I am dealing with some problems, which make me get stuck. It seems to me that I need to find an extension, given a proper map on a subset. Here are my questions:

  1. Let $M$ be a smooth manifold, $A \subseteq M$ is a closed subset. Here is a proper map $f:A \rightarrow \mathbb{R}$. Is it right or not: $f$ can be extended continuously to proper map $F: M \rightarrow \mathbb{R}$. I tried to puncture a euclidean space to construct a counterexample but failed.
  2. Let $M$ be a smooth manifold with boundary, $U \subseteq M$ is an open neighborhood containing $\partial M$. Here is a smooth embedding $h: U\rightarrow \mathbb{H}^{2n+1}$. Can we extend it to a proper map $H: M\rightarrow \mathbb{H}^{2n+1}?$ If such a $H$ exists, can I request that there is a strict positive lower bound $\mu$ such that $H: IntM \rightarrow \mathbb{R}^{2n}\times[\ \mu ,+\infty\ ]$?

In fact, question 2 appears when I try to deal with this problem. By collar neighborhood, the smooth embedding $h$ exists. If we find $H$ above, we can correct proper map to global smooth embedding step by step. Sincere appreciation for any help!

The definition of proper map here requests continuity. $\mathbb{H}^{2n+1}$ denotes closed 2n+1-dimensional upper half-space of $\mathbb{R}^{2n+1}$.


Edit: For question (2), let us assume that $h$ is some smooth embedding obtained from the collar neighborhood theorem. Can the required extension exist?

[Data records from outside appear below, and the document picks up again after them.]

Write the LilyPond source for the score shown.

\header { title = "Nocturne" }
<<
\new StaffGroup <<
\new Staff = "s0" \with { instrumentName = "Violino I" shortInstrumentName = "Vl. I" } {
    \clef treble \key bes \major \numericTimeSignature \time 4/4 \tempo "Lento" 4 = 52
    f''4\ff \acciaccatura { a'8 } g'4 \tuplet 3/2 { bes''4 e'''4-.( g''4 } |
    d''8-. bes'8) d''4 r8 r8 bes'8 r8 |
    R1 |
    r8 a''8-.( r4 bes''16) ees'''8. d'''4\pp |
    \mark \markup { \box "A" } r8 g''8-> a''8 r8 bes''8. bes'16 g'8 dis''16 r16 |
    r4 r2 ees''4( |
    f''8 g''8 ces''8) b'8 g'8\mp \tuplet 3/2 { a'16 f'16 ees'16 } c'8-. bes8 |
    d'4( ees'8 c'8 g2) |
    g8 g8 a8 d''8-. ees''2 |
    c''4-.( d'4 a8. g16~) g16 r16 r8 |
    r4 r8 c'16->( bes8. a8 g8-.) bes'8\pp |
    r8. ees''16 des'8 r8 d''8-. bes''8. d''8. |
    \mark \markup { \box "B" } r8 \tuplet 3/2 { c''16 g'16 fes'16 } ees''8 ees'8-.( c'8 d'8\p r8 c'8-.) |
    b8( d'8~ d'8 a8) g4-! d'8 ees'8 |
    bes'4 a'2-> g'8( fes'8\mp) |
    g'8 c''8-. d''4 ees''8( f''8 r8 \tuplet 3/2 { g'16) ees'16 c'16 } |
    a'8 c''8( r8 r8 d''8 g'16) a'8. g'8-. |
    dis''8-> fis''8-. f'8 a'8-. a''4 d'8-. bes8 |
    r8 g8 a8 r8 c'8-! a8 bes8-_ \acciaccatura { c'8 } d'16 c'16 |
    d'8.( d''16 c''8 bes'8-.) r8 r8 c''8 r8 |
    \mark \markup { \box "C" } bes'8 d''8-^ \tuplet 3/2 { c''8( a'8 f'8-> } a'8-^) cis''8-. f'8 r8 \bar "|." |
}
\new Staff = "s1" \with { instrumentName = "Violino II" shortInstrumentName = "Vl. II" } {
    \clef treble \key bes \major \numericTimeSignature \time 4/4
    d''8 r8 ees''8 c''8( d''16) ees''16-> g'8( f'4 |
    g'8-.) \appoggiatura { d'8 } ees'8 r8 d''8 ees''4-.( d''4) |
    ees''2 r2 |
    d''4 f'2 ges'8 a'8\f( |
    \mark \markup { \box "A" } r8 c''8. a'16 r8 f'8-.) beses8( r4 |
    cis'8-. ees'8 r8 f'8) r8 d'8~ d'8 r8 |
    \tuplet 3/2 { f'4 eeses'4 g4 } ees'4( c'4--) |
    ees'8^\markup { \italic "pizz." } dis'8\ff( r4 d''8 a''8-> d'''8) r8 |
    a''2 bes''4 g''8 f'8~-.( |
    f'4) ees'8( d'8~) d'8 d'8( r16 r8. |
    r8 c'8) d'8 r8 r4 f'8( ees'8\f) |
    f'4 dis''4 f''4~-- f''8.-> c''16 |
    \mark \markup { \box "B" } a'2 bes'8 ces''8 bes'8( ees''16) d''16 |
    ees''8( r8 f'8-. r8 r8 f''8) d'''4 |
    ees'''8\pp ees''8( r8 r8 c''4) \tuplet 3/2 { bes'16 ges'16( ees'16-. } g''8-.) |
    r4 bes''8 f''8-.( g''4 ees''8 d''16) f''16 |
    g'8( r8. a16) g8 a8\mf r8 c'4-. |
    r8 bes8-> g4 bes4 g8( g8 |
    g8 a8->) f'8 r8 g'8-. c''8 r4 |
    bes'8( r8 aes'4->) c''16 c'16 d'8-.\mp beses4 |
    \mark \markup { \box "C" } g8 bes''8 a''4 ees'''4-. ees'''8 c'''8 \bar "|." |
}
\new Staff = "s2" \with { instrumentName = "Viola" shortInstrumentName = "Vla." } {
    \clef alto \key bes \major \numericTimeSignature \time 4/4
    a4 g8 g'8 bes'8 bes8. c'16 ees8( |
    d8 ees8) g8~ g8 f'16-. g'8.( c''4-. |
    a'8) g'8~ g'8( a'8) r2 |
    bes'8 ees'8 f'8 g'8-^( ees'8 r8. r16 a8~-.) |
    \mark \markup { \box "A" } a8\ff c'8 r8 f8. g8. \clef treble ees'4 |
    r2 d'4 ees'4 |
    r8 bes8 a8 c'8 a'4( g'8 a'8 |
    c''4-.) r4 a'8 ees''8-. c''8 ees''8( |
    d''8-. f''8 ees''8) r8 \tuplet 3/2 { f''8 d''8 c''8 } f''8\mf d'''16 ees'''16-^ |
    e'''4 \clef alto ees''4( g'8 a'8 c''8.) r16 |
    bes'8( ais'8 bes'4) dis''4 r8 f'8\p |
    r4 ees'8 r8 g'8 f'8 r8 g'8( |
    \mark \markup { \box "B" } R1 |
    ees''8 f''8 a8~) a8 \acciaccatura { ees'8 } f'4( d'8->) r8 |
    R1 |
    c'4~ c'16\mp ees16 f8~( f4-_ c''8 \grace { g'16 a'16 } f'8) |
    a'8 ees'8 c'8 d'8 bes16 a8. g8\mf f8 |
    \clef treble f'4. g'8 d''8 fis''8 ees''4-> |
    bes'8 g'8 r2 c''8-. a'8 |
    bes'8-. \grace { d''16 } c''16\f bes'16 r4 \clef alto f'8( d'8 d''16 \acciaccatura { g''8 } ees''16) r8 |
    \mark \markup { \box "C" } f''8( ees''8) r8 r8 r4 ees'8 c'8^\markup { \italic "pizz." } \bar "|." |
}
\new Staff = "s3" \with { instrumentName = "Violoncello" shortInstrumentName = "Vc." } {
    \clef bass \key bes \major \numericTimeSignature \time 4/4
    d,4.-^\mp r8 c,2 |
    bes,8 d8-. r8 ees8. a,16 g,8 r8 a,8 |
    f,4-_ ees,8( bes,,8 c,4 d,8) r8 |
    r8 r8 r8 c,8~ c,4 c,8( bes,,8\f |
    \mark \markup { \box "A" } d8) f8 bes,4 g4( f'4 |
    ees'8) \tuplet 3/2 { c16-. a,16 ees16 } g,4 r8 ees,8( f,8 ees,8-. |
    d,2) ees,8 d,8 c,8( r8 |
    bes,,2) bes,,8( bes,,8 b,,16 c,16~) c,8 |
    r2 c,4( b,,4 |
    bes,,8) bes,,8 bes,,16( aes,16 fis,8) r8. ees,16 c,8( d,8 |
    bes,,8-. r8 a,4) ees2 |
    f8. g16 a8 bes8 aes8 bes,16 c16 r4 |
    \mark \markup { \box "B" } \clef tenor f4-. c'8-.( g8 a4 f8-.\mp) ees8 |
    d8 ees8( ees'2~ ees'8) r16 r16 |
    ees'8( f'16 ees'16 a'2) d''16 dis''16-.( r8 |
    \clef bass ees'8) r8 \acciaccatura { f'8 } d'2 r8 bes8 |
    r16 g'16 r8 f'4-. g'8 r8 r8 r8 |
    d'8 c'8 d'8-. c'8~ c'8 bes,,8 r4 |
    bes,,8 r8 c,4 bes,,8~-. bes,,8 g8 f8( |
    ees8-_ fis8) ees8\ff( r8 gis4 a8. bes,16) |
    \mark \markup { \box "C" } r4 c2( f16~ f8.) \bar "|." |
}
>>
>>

  1. Let $M$ be a smooth manifold, $A \subseteq M$ is a closed subset. Here is a proper map $f:A \rightarrow \mathbb{R}$. Is it right or not: $f$ can be extended continuously to $F: M \rightarrow \mathbb{R}$.

By Tietze extension theorem every such map has a continuous extension. But I assume you want the extension to be proper as well. Such extension does not have to exist. Here's an example: consider $M=\mathbb{R}$, $A_n=[2\cdot n, 2\cdot n+1]$ and $A=\bigcup_{n=0}^\infty A_n$. Clearly $A$ is closed. Now define

$$f:A\to\mathbb{R}$$ $$f(x)=\begin{cases} x &\text{if }x\in A_n\text{ and }n\text{ is odd}\\ -x &\text{if }x\in A_n\text{ and }n\text{ is even}\\ \end{cases}$$

The map is continuous and proper (because $f^{-1}(X)\subseteq X\cup -X$). I will show that no continuous extension of $f$ is proper.

Assume that $F:\mathbb{R}\to\mathbb{R}$ is its continuous extension. Then by the intermediate value theorem $F(x)=0$ for infinitely many $x$, at least one in between every two consecutive $[2\cdot n, 2\cdot n+1]$ intervals. More precisely for any $n$ there is $x\in [2\cdot n+1, 2\cdot n+2]$ such that $F(x)=0$. Hence the preimage $F^{-1}(0)$ is not bounded and thus not compact.

  1. Let $M$ be a smooth manifold with boundary, $U \subseteq M$ is an open neighborhood containing $\partial M$. Here is a smooth embedding $h: U\rightarrow \mathbb{H}^{2n+1}$. Can we extend it to a proper map $H: M\rightarrow \mathbb{H}^{2n+1}?$

Not necessarily. Consider $M=\mathbb{H}^1=[0,\infty)$. Then $\partial M=\{0\}$. Now consider $U=[0,1)$ and let $h:U\to\mathbb{H}^1$ be given by $h(x)=tan(\frac{\pi}{2}x)$. This is a smooth embedding, in fact a diffeomorphism (actually any diffeomorphism will work). But $\lim_{x\to 1}h(x)=\infty$ and so $h$ cannot be extended to $1$ in a continuous way.